Segment Start: DATA FOR THIS TASK

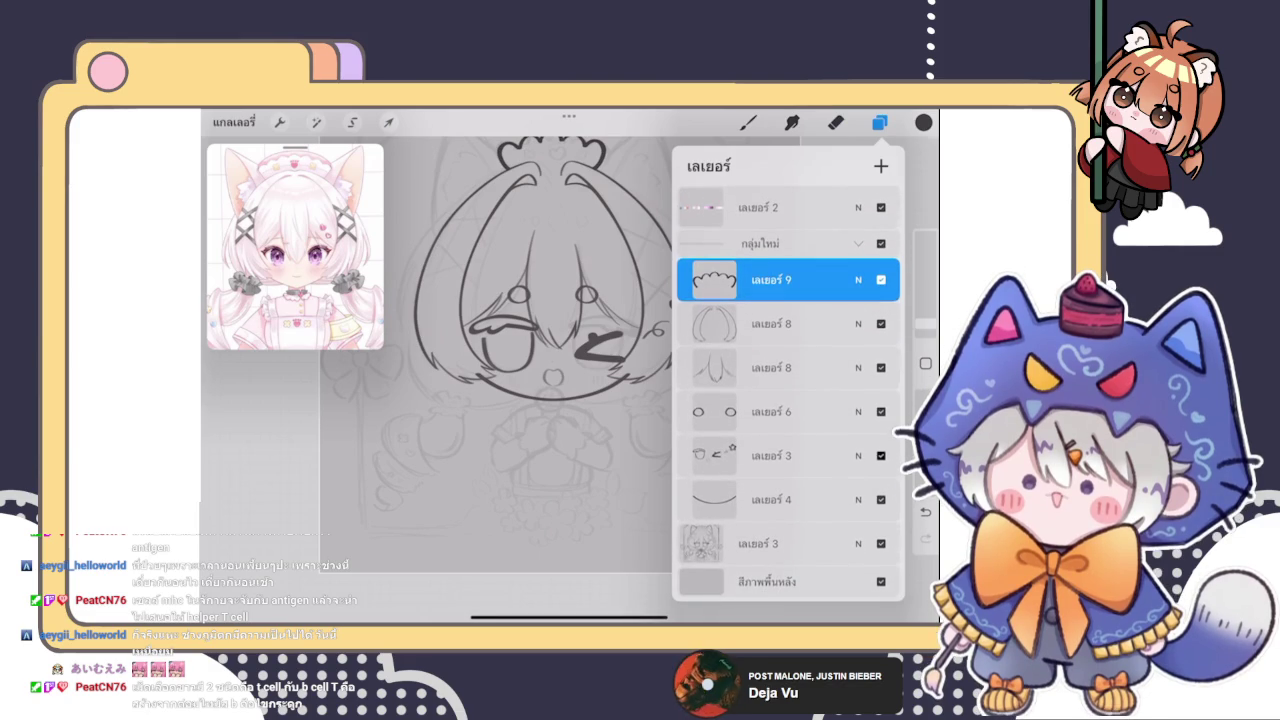
click(880, 455)
click(880, 455)
click(880, 455)
click(880, 455)
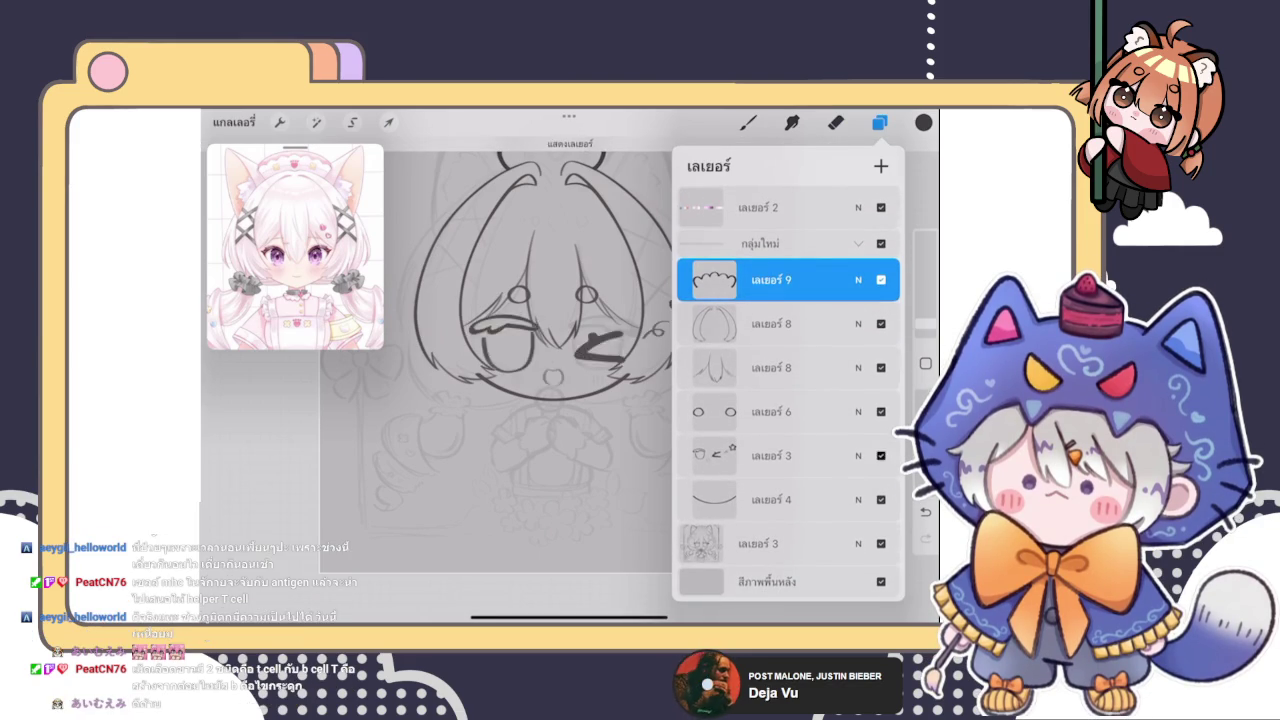
click(880, 455)
click(880, 455)
click(835, 122)
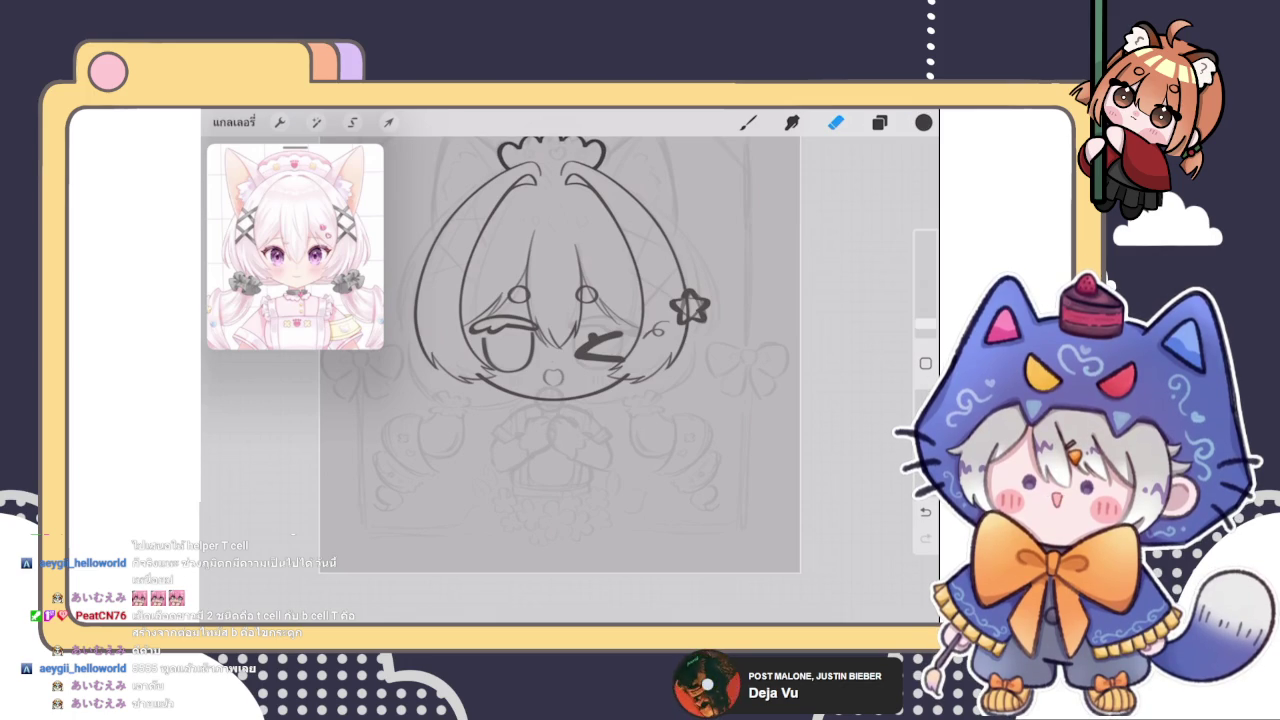
Return to the brush and arrange the layers so the bow outline sits on เลเยอร์ 9
key(b)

Segment End: DATA FOR THIS TASK

■ EXERCISE DIRECTIONS ■
Set down the entries above exactly; no pictures belong in the copy.

■ RESULT FOR THIS EXERCISE ■
click(880, 455)
click(880, 455)
click(880, 455)
click(880, 455)
click(880, 455)
click(880, 455)
click(835, 122)
Return to the brush and arrange the layers so the bow outline sits on เลเยอร์ 9
key(b)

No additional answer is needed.